#### DOCUMENT:
## BEGIN

When Depeche Mode titled their 1990 album Violator, it was supposed to be taken ironically. The previous year had seen smarmy hair-mongers like Bon Jovi, Bad English and Poison scoring Number Ones with saccharine power balladry, and the leather-clad, synth-pop group had understandably “gotten enough.” So they exacted vengeance on their album sleeve. “We wanted to come up with the most extreme, ridiculously heavy-metal title that we could,” the band’s chief songwriter, Martin Gore, told NME at the time. “I’ll be surprised if people will get the joke.” His skepticism was warranted.
In the 25 years since Depeche Mode officially became a phenomenon with a string of Violator singles like “Personal Jesus,” “Enjoy the Silence” and “Policy of Truth,” the band has inspired a strange, surprising cult following among headbangers and hard rockers. Marilyn Manson, Rammstein, Converge and even Mr. Power Ballad Himself, Sammy Hagar, have tackled Depeche Mode covers – most of which cull from Violator. Their love of the band is genuine. Singer Chino Moreno, who alternates between throat-shredding screams and Dave Gahan–like crooning with alt-metal group Deftones, even has Violator’s cover flower tattooed on his bicep.
In hindsight, though, Depeche Mode’s influence on the most extreme of music genres makes some sense. When the group formed in Basildon, about 30 miles east of London, in 1980, it played light-hearted new-wave pop songs like “Just Can’t Get Enough” and “Dreaming of Me” with keyboard parts that the band’s Alan Wilder nonetheless later likened to blues and heavy-metal riffs. When founding member and original chief songwriter Vince Clarke left that year to form Yazoo, Gore took over songwriting duties and brought a darker sensibility to the group. “Rock musicians say you can’t express yourself with a synthesizer,” he told Sounds in 1981. “‘Soulless’ is the word. But what is there in whacking a guitar? Every heavy-metal riff sounds the same anyway.” He proved his naysayers wrong.
Within the next couple of years, Depeche Mode became a force to be reckoned with on the pop charts, eventually making an impact in the U.S. with 1984’s urgent-sounding plea for peace “People Are People.” But in the U.K., they’d been putting out one high-charting single after another, many of which carry controversial themes including survival of the fittest (“Everything Counts”), bondage and discipline (“Master and Servant”) and breaking free of groupthink (“Stripped”). Deeper cuts like “Fly on the Windscreen – Final” – which begins with the very metal line, “Death is everywheeerrre!” – tackle inevitable mortality.

## END

#### DIRECTIVES:
a. Answer these questions from the Depeche Mode article:
(i) What title did Depeche Mode give their 1990 album?
(ii) In what town did the group form?
(iii) What group did Vince Clarke leave to form?
b. Output the part of the Depeche Mode article starting at "In the 25 years" and ending at "on his bicep.", copied exactly.
The lines that come next are separate material, not part of the Depeche Mode article.

#### SUPPLIED RECORDS:

## BEGIN

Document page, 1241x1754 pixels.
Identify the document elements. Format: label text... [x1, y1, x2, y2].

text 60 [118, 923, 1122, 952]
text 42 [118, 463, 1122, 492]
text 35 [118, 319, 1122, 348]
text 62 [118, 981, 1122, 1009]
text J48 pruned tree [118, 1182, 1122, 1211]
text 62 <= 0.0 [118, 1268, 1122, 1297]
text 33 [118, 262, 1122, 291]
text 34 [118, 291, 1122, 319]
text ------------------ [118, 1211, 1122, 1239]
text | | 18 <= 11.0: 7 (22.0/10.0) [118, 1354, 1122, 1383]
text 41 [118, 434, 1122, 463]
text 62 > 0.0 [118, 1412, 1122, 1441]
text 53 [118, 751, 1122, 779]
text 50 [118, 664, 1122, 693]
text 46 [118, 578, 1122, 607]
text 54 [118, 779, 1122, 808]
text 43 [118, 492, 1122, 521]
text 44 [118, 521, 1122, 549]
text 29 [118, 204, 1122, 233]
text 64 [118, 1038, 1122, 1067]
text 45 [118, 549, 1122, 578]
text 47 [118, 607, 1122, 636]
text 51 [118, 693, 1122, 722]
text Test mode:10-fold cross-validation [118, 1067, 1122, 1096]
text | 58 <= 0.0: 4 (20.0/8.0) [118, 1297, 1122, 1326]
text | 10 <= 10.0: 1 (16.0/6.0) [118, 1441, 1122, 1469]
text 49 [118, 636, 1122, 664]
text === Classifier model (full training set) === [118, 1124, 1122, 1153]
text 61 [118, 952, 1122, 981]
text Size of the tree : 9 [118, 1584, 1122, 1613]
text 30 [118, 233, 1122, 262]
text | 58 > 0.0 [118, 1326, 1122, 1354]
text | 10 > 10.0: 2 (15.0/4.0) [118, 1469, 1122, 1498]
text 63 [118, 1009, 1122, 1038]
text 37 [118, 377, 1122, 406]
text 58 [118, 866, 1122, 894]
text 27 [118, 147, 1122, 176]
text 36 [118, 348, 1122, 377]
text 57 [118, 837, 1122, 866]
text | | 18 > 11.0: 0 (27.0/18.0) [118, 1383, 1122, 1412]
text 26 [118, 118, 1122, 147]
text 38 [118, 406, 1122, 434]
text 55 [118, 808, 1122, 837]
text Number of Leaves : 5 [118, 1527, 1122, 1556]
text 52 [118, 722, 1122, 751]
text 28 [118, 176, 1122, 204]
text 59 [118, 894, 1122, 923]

## END

#### WRITTEN ANSWERS:
a.
(i) Violator
(ii) Basildon
(iii) Yazoo

b.
In the 25 years since Depeche Mode officially became a phenomenon with a string of Violator singles like “Personal Jesus,” “Enjoy the Silence” and “Policy of Truth,” the band has inspired a strange, surprising cult following among headbangers and hard rockers. Marilyn Manson, Rammstein, Converge and even Mr. Power Ballad Himself, Sammy Hagar, have tackled Depeche Mode covers – most of which cull from Violator. Their love of the band is genuine. Singer Chino Moreno, who alternates between throat-shredding screams and Dave Gahan–like crooning with alt-metal group Deftones, even has Violator’s cover flower tattooed on his bicep.